Obra derivada (Poética para cosmonautas) 1
Recientemente soñar se torna en pesadilla.
No consigo siquiera administrarme los fármacos
es imposible encontrar en este ruido de carne una vena hábil.
Escribo a la base que las alucinaciones proyectadas por mi mente
son paraísos imantados de las entrañas mismas del espacio.
La contestación no tarda.
Recibo un dibujo que semeja al de una cara sonriente
y tres aburridos avisos.
AVISO UNO
En lo tocante a sus nuevas funciones sugerimos no abandonar la cámara bajo ningún concepto. Si necesita proveerse de algún utensilio rogamos contacte con los dos tripulantes de rango superior.
AVISO DOS
Procúrese una distracción mayor que el vagabundeo por la nave al que nos tiene acostumbrados.
AVISO TRES
Haga su tabla de ejercicios. Decore su estancia. Redacte un manuscrito. Cuente con la ayuda de sus superiores. No olvide que están allí para ayudarle.
PARAÍSO B
El paraíso B era una visión apetecible. Una piscina deshabitada. No parecía haber nada más allá que el ingente sumidero. Un hombre se sumerge y realiza acrobacias subacuáticas.
Todo es captado al instante por el voraz objetivo de una cámara.
Tras un comienzo tranquilo (casi digno de un buen sueño) la escena se envilece.

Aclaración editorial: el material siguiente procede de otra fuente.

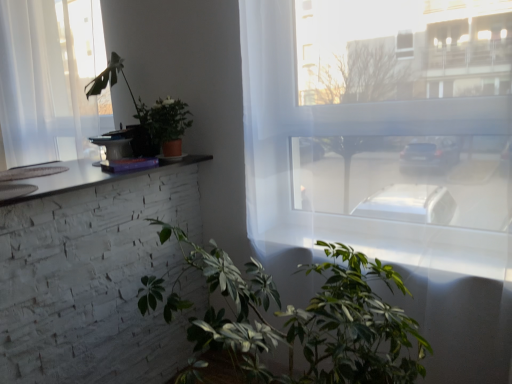
Question: From a real-world perspective, relative to green matte plant at lower center, positioned as the third houseplant in top-to-bottom order, is green matte plant at upper left, which is the 1th houseplant from top to bottom, vertically above or below?

Choices:
 (A) below
 (B) above

Answer: (B)

Question: In terms of size, does green matte plant at upper left, which is counted as the 3th houseplant, starting from the bottom, appear bigger or smaller than green matte plant at lower center, positioned as the third houseplant in top-to-bottom order?

Choices:
 (A) small
 (B) big

Answer: (A)

Question: Which of these objects is positioned closest to the matte brown pot at upper center, the second houseplant when ordered from top to bottom?

Choices:
 (A) transparent glass window at center, which appears as the second window when viewed from the back
 (B) green matte plant at lower center, positioned as the first houseplant in bottom-to-top order
 (C) green matte plant at upper left, which is counted as the 3th houseplant, starting from the bottom
 (D) clear glass window at upper left, the second window from the right

Answer: (C)

Question: Based on their relative distances, which object is nearer to the green matte plant at lower center, positioned as the first houseplant in bottom-to-top order?

Choices:
 (A) transparent glass window at center, arranged as the 2th window when viewed from the left
 (B) clear glass window at upper left, the second window from the right
 (C) matte brown pot at upper center, the 2th houseplant in the bottom-to-top sequence
 (D) green matte plant at upper left, which is counted as the 3th houseplant, starting from the bottom

Answer: (A)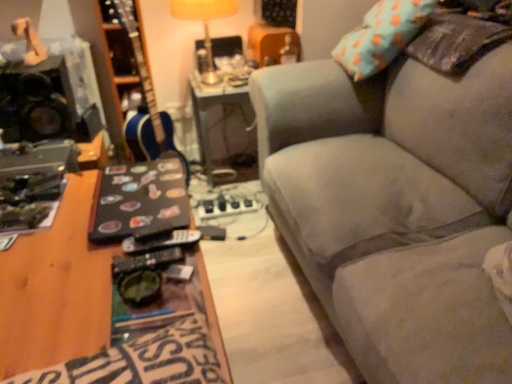
Measure the distance between point (4, 123) and camera.

Point (4, 123) and camera are 1.71 meters apart from each other.

What do you see at coordinates (36, 101) in the screenshot?
I see `black matte speaker at left` at bounding box center [36, 101].

Locate an element on the screen. This screenshot has width=512, height=384. yellow fabric lampshade at upper center is located at coordinates (205, 25).

I want to click on metallic silver table at center, so click(x=222, y=127).

In order to face velvet gray couch at right, should I rotate leftwards or rightwards?

To face it directly, rotate right by 22.705 degrees.

Find the location of a particular element. velvet gray couch at right is located at coordinates (399, 200).

At what (x,y) coordinates should I click in order to perform the action: click on black matte speaker at left. Please return your answer as a coordinate pair (x, y). Looking at the image, I should click on (36, 101).

Is metallic silver table at center aimed at black matte speaker at left?

No, metallic silver table at center is not facing towards black matte speaker at left.

Which object is closer to the camera, metallic silver table at center or black matte speaker at left?

black matte speaker at left is closer to the camera.

Which of these two, metallic silver table at center or black matte speaker at left, is thinner?

Thinner between the two is black matte speaker at left.

Is point (206, 99) positioned before point (25, 120)?

No, (206, 99) is behind (25, 120).

Would you say black matte speaker at left is inside or outside teal fabric pillow at upper right?

black matte speaker at left lies outside teal fabric pillow at upper right.

Which of these two, black matte speaker at left or teal fabric pillow at upper right, stands taller?

teal fabric pillow at upper right.

Is the surface of black matte speaker at left in direct contact with teal fabric pillow at upper right?

black matte speaker at left and teal fabric pillow at upper right are not in contact.

Considering the relative sizes of black matte speaker at left and teal fabric pillow at upper right in the image provided, is black matte speaker at left thinner than teal fabric pillow at upper right?

No.

Would you consider black matte speaker at left to be distant from blue glossy guitar at center?

Actually, black matte speaker at left and blue glossy guitar at center are a little close together.

Measure the distance between black matte speaker at left and blue glossy guitar at center.

The distance of black matte speaker at left from blue glossy guitar at center is 14.31 inches.

Which of these two, black matte speaker at left or blue glossy guitar at center, is wider?

black matte speaker at left.

Is black matte speaker at left facing towards blue glossy guitar at center?

No, black matte speaker at left does not turn towards blue glossy guitar at center.

Is blue glossy guitar at center to the right of black matte speaker at left from the viewer's perspective?

Yes, blue glossy guitar at center is to the right of black matte speaker at left.

Does point (131, 33) come farther from viewer compared to point (58, 116)?

Yes, point (131, 33) is behind point (58, 116).

Looking at this image, is blue glossy guitar at center inside the boundaries of black matte speaker at left, or outside?

blue glossy guitar at center is outside black matte speaker at left.

Considering the relative sizes of blue glossy guitar at center and black matte speaker at left in the image provided, is blue glossy guitar at center taller than black matte speaker at left?

Indeed, blue glossy guitar at center has a greater height compared to black matte speaker at left.

Locate an element on the screen. The height and width of the screenshot is (384, 512). studio couch below the metallic silver table at center (from the image's perspective) is located at coordinates (399, 200).

In terms of height, does velvet gray couch at right look taller or shorter compared to metallic silver table at center?

velvet gray couch at right is taller than metallic silver table at center.

Is velvet gray couch at right aimed at metallic silver table at center?

No, velvet gray couch at right is not turned towards metallic silver table at center.

Is teal fabric pillow at upper right spatially inside velvet gray couch at right, or outside of it?

teal fabric pillow at upper right is contained in velvet gray couch at right.

Which of these two, teal fabric pillow at upper right or velvet gray couch at right, is wider?

velvet gray couch at right.

What's the angular difference between teal fabric pillow at upper right and velvet gray couch at right's facing directions?

7.28 degrees separate the facing orientations of teal fabric pillow at upper right and velvet gray couch at right.

Where is `pillow located above the velvet gray couch at right (from a real-world perspective)`? This screenshot has width=512, height=384. pillow located above the velvet gray couch at right (from a real-world perspective) is located at coordinates (381, 36).

Is velvet gray couch at right positioned far away from yellow fabric lampshade at upper center?

velvet gray couch at right is near yellow fabric lampshade at upper center, not far away.

From a real-world perspective, does velvet gray couch at right sit lower than yellow fabric lampshade at upper center?

Yes, from a real-world perspective, velvet gray couch at right is below yellow fabric lampshade at upper center.

Is velvet gray couch at right not within yellow fabric lampshade at upper center?

Yes.

The height and width of the screenshot is (384, 512). Find the location of `loudspeaker in front of the metallic silver table at center`. loudspeaker in front of the metallic silver table at center is located at coordinates (36, 101).

At what (x,y) coordinates should I click in order to perform the action: click on pillow above the black matte speaker at left (from the image's perspective). Please return your answer as a coordinate pair (x, y). Looking at the image, I should click on (381, 36).

When comparing their distances from metallic silver table at center, does blue glossy guitar at center or velvet gray couch at right seem further?

velvet gray couch at right.

Looking at the image, which one is located closer to yellow fabric lampshade at upper center, blue glossy guitar at center or metallic silver table at center?

blue glossy guitar at center is positioned closer to the anchor yellow fabric lampshade at upper center.

Based on their spatial positions, is teal fabric pillow at upper right or metallic silver table at center further from black matte speaker at left?

teal fabric pillow at upper right.

When comparing their distances from blue glossy guitar at center, does velvet gray couch at right or metallic silver table at center seem closer?

The object closer to blue glossy guitar at center is metallic silver table at center.

Estimate the real-world distances between objects in this image. Which object is further from velvet gray couch at right, yellow fabric lampshade at upper center or teal fabric pillow at upper right?

yellow fabric lampshade at upper center.

From the image, which object appears to be nearer to metallic silver table at center, yellow fabric lampshade at upper center or velvet gray couch at right?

El acróbata decide salir a la superficie y por más que se esfuerza no avanza siquiera un milímetro.
Se ciernen sobre él manos pálidas y diminutas.
Por más que lo intenta...
PARAISOS (Y FIN)
Sé que he vuelto y sin embargo cada noche aquellas manos del paraíso B acaban por atraparle (pálidas y diminutas) siempre le dan muerte allí mismo. Sé que estoy entre vosotros y sin embargo cada noche en el paraíso L sigo enterrando al cosmonauta en un campo de arcilla.
En el reflejo de un espejo del paraíso M la cosmonauta resplandece en technicolor.
Mi cuerpo se incendia al borde de un acantilado.
Por más que lo intente... el acróbata nunca conseguirá salir de la piscina.